If you’re wondering how my efforts to “lighten my load” (see April 29 post) went on a recent fishing trip to the Frying Pan River here’s the report and my apologies for not getting this post up a little sooner.
Based on past experience I decided that the best way to lighten up for the early spring trip to the “Pan” was to go with small flies (hook sizes 18 and smaller) and light lines. I carried a 4-weight graphite rod and a 4-weight back up rod. The most difficult part of all for me was getting the number of fly boxes down. I did that by reducing the number of copies of each fly pattern I carried while increasing the variety of patterns in my fly boxes. I ended up with two compact fly boxes containing way more flies than I’d ever use. In addition, I stashed one fly box with a few streamers and some larger beadhead nymphs in my truck. My thinking on the beadheads was I could use them for weight if we ended up having to nymph. I don’t know exactly what I was thinking on the streamers since I only had 4-weight rods. Oh, well.
So when I got to the “Pan” and saw it was running high, cold and clear my first thought was that this might be embarrassing. I probably should have thrown in a 6-weight rod for the backup. However, once that initial rush of panic subsided I settled down and started asking myself what was possible with the tackle I did have with me. It didn’t take too long after that to notice a few trout rising to midges in the ribbon of slower moving water along the banks. In fact that and the slow-moving tail outs below the larger pools were the only places they were rising.
I was then able to tell myself I was plenty well equipped to catch those trout, although it would be nice if the wind wasn’t howling down the river.
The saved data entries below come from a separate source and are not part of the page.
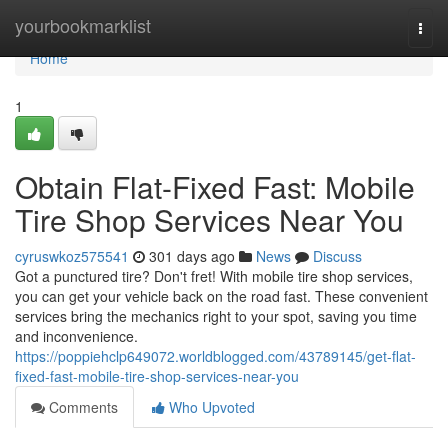
Home
yourbookmarklist
Togg
navi
Home
1
Obtain Flat-Fixed Fast: Mobile
Tire Shop Services Near You
cyruswkoz575541
301 days ago
News
Discuss
Got a punctured tire? Don't fret! With mobile tire shop services,
you can get your vehicle back on the road fast. These convenient
services bring the mechanics right to your spot, saving you time
and inconvenience.
https://poppiehclp649072.worldblogged.com/43789145/get-flat-
fixed-fast-mobile-tire-shop-services-near-you
Comments
Who Upvoted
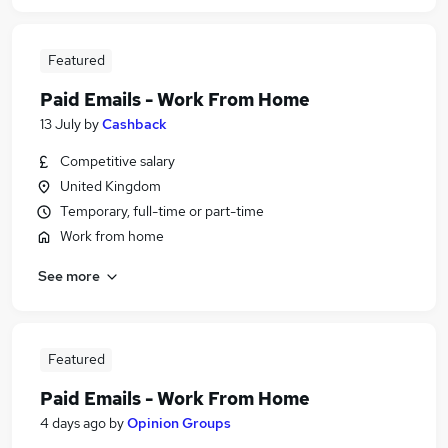
Featured
Paid Emails - Work From Home
13 July
by
Cashback
Competitive salary
United Kingdom
Temporary, full-time or part-time
Work from home
See more
Featured
Paid Emails - Work From Home
4 days ago
by
Opinion Groups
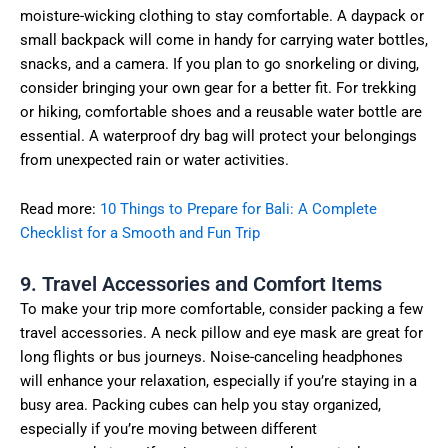
moisture-wicking clothing to stay comfortable. A daypack or
small backpack will come in handy for carrying water bottles,
snacks, and a camera. If you plan to go snorkeling or diving,
consider bringing your own gear for a better fit. For trekking
or hiking, comfortable shoes and a reusable water bottle are
essential. A waterproof dry bag will protect your belongings
from unexpected rain or water activities.
Read more:
10 Things to Prepare for Bali: A Complete
Checklist for a Smooth and Fun Trip
9. Travel Accessories and Comfort Items
To make your trip more comfortable, consider packing a few
travel accessories. A neck pillow and eye mask are great for
long flights or bus journeys. Noise-canceling headphones
will enhance your relaxation, especially if you’re staying in a
busy area. Packing cubes can help you stay organized,
especially if you’re moving between different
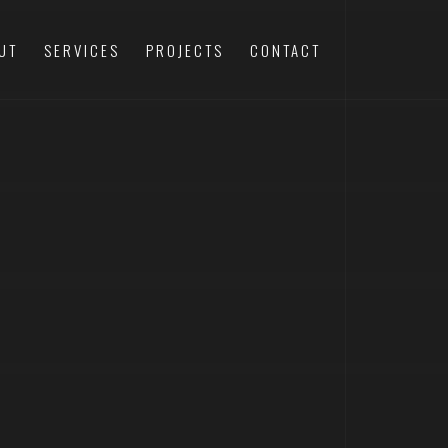
UT
SERVICES
PROJECTS
CONTACT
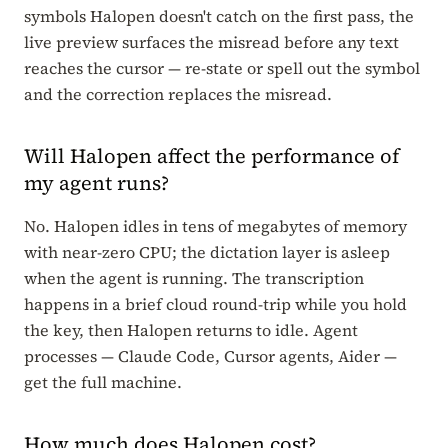
symbols Halopen doesn't catch on the first pass, the
live preview surfaces the misread before any text
reaches the cursor — re-state or spell out the symbol
and the correction replaces the misread.
Will Halopen affect the performance of
my agent runs?
No. Halopen idles in tens of megabytes of memory
with near-zero CPU; the dictation layer is asleep
when the agent is running. The transcription
happens in a brief cloud round-trip while you hold
the key, then Halopen returns to idle. Agent
processes — Claude Code, Cursor agents, Aider —
get the full machine.
How much does Halopen cost?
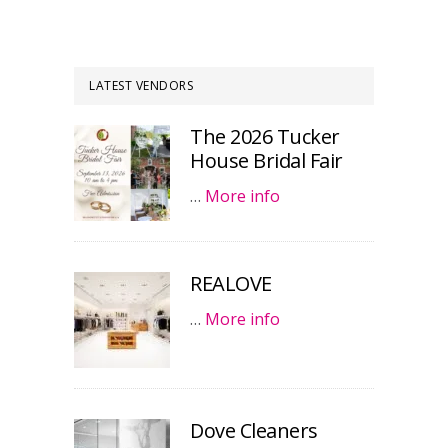
LATEST VENDORS
The 2026 Tucker
House Bridal Fair
…
More info
REALOVE
…
More info
Dove Cleaners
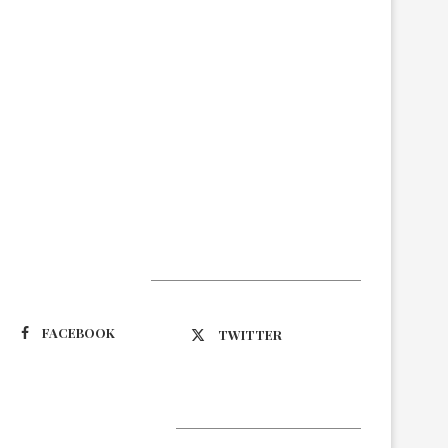
Suivez-nous
FACEBOOK
TWITTER
Latest Updates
The fishing wasn’t easy that first day, but we worked hard and all of us landed trout. And with water temperatures at 36 degrees the trout we did hook up weren’t inclined to streak out into the heavy main channel water so landing them on a 4-weight rod with a 6X or even a 7X tippet was possible.
That’s pretty much the gist of it. For the rest of the trip I looked for trout in water that suited my tackle and it was all good. We even found a few fish rising to Blue-winged Olives a ways downriver.